__Work task__
From the entries that follow, gather each line holding the word "determinar".

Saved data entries
_ _ _ _

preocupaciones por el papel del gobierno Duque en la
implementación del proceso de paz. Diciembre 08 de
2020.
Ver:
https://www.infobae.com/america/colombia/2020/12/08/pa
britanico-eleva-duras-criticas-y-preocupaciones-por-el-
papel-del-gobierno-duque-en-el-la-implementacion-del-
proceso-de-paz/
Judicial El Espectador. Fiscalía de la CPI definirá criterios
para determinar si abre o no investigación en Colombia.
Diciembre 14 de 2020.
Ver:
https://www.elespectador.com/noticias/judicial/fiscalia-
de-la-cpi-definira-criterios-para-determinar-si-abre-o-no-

_ _ _ _

__Written solution__
para determinar si abre o no investigación en Colombia.
de-la-cpi-definira-criterios-para-determinar-si-abre-o-no-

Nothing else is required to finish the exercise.